• _Work required_:
Can you output the College Green traffic post below word for word, in full?

This brief interjection will only be meaningful to those familiar with Dublin – apologies to everyone else.

I cannot help wondering what exactly is the purpose of the new traffic management system on College Grren, under which only buses can pass through at rush hour. Who is helped by this? The traffic is as a result backed up more than ever all around the area. And in any case, before this particular rush of blood to the head occurred I don’t recall College Green itself being a public transport trouble spot. The only other effect I can think of is that the Provost of Trinity College can no longer drive home; can’t say whether that’s a good or a bad thing.

It just seems to me that a new system has been set up at some cost and considerable inconvenience that doesn’t really help anyone at all. Unless I’m missing something. Maybe someone reading this knows the answer.

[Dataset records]
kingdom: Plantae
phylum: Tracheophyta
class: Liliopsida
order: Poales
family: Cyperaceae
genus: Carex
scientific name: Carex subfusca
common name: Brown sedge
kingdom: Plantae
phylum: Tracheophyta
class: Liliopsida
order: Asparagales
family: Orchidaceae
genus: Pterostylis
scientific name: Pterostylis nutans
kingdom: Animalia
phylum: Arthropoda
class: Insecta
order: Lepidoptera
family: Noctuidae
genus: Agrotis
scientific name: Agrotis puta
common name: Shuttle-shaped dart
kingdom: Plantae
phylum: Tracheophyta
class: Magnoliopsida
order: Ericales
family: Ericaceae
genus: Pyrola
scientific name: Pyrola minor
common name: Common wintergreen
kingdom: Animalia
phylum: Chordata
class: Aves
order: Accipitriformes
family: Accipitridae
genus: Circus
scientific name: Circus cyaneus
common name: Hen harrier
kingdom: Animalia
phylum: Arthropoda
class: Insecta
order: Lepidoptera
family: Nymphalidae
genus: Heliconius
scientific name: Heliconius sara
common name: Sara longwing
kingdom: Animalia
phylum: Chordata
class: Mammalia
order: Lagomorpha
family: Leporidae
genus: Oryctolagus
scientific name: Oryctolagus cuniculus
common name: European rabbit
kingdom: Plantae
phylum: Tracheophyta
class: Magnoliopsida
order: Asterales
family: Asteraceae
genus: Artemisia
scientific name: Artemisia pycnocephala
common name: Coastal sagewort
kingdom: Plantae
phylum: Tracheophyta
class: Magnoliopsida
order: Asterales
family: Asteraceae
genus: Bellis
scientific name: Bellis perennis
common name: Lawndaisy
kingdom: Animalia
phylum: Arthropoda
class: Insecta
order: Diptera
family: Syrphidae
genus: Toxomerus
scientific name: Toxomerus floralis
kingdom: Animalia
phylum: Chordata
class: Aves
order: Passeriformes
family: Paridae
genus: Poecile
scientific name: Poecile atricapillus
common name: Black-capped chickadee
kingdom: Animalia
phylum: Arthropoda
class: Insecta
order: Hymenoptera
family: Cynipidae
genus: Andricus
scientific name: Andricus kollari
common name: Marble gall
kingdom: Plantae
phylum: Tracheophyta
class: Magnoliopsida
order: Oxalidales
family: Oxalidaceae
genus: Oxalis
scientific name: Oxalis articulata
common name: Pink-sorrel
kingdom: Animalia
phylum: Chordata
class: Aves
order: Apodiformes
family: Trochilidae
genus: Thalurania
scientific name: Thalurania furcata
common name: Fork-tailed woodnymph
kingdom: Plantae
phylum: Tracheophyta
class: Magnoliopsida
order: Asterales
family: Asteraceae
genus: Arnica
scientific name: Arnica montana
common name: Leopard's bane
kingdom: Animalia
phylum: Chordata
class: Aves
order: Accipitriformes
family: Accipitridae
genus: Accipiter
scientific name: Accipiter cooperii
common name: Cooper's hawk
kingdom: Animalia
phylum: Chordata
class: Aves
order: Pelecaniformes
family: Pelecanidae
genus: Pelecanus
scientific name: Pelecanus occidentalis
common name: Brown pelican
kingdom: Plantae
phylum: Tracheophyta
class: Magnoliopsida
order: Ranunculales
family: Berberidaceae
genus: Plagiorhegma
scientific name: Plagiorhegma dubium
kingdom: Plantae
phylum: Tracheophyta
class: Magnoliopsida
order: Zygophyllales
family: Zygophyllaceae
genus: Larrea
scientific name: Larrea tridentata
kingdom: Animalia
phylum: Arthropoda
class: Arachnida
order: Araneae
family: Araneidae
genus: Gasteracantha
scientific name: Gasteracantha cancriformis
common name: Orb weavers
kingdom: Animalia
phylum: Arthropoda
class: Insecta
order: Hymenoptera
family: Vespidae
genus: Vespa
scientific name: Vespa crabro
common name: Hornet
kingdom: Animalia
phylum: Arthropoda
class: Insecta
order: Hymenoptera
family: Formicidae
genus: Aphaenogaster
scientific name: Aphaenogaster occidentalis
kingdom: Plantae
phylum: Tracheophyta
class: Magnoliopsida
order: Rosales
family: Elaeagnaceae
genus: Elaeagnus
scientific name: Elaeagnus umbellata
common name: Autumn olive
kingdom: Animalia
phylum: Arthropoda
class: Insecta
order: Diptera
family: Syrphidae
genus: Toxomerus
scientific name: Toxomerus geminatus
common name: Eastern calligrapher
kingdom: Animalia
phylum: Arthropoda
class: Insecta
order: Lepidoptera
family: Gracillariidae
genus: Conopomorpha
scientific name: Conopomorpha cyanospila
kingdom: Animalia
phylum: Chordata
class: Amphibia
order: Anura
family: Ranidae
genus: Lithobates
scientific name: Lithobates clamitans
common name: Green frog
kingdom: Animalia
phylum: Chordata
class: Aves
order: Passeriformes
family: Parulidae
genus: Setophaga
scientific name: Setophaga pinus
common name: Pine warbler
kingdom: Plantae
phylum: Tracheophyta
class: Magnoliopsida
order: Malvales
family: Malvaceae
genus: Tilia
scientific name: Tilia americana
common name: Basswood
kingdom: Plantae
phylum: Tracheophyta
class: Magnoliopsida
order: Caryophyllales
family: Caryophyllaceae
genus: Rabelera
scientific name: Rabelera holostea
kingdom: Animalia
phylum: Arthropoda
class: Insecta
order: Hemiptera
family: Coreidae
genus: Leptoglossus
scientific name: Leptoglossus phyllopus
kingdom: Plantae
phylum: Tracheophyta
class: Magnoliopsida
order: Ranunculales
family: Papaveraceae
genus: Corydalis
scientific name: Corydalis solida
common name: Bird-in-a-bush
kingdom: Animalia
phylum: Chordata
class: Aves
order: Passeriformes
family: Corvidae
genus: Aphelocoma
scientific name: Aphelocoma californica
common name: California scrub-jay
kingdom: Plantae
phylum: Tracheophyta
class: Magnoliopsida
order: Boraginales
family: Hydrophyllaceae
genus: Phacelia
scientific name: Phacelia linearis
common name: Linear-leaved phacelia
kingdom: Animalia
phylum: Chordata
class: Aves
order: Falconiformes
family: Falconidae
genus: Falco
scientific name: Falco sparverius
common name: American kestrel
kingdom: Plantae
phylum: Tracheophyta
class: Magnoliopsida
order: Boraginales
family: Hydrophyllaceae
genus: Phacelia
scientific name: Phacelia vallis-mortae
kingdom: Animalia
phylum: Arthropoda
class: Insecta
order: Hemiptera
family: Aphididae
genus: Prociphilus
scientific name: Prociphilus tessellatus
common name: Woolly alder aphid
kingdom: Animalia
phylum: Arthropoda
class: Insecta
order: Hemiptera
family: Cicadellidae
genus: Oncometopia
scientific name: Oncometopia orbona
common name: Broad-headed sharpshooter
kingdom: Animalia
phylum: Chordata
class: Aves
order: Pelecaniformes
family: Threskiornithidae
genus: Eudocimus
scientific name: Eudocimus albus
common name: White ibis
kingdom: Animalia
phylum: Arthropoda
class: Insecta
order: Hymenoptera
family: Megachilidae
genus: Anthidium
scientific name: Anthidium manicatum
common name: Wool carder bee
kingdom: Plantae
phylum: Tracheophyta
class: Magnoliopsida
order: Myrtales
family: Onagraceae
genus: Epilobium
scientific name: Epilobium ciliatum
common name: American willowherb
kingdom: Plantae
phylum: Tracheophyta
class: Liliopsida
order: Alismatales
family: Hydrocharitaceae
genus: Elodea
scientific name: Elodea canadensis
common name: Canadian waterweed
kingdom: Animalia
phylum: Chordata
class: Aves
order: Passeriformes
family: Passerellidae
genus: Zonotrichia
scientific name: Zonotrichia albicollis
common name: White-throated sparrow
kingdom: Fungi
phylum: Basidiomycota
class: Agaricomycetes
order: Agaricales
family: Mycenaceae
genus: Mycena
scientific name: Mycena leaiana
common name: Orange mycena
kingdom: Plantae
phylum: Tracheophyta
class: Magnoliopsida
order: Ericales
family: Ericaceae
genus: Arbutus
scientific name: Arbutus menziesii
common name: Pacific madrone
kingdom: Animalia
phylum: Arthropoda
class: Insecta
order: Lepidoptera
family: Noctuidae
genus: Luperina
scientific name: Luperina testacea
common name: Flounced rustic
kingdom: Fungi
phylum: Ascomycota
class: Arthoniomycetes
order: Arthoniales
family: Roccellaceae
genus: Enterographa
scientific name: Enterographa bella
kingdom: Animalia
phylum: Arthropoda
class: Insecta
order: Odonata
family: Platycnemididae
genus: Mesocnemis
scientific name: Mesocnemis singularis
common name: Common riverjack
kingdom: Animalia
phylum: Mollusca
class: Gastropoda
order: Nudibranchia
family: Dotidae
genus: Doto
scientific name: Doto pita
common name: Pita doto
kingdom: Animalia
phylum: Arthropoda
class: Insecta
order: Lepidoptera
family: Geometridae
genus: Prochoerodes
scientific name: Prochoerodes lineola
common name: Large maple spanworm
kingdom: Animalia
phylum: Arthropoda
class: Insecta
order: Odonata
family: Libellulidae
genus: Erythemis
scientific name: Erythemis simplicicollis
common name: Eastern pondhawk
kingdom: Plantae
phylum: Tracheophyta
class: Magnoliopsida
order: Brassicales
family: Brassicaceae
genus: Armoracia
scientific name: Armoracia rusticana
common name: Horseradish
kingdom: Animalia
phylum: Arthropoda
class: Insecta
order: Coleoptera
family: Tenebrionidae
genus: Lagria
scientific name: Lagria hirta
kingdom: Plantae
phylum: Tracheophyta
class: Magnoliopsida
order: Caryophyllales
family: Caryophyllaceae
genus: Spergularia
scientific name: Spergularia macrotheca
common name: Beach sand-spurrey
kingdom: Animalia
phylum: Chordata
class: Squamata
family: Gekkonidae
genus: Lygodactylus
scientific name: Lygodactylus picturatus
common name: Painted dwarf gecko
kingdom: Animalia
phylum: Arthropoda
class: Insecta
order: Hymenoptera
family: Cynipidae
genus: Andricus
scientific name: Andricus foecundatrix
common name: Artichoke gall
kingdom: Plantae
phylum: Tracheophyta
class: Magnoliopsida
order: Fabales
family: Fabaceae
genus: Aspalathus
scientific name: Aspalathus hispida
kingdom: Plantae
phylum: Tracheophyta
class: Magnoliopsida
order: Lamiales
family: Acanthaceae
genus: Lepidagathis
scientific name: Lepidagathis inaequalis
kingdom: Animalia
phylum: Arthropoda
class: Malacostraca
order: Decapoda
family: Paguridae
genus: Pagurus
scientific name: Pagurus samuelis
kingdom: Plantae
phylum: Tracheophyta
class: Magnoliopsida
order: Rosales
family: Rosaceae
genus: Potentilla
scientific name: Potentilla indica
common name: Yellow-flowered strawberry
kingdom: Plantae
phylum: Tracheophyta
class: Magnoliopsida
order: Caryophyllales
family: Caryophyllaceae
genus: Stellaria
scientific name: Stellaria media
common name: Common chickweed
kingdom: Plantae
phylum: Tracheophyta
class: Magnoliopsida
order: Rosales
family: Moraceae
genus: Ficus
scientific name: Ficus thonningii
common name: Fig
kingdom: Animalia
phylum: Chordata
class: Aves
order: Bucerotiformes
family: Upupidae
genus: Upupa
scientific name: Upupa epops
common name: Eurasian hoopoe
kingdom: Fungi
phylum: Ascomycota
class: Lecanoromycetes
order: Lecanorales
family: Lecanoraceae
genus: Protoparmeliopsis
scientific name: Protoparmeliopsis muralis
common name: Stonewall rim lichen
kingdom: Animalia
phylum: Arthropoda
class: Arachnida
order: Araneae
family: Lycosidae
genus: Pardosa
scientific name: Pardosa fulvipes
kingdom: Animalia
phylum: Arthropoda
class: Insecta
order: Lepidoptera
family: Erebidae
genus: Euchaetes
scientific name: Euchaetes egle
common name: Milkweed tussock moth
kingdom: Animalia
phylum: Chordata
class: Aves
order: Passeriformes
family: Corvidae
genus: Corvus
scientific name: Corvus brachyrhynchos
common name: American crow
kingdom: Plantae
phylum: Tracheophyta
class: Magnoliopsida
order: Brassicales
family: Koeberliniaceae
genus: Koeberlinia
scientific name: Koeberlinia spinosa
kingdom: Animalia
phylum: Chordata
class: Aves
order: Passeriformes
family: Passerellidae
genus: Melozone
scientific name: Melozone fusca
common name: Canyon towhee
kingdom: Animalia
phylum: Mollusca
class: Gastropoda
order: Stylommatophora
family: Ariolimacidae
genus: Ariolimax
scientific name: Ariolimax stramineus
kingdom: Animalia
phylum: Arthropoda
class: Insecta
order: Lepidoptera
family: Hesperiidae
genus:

• _Task answer_:
This brief interjection will only be meaningful to those familiar with Dublin – apologies to everyone else.

I cannot help wondering what exactly is the purpose of the new traffic management system on College Grren, under which only buses can pass through at rush hour. Who is helped by this? The traffic is as a result backed up more than ever all around the area. And in any case, before this particular rush of blood to the head occurred I don’t recall College Green itself being a public transport trouble spot. The only other effect I can think of is that the Provost of Trinity College can no longer drive home; can’t say whether that’s a good or a bad thing.

It just seems to me that a new system has been set up at some cost and considerable inconvenience that doesn’t really help anyone at all. Unless I’m missing something. Maybe someone reading this knows the answer.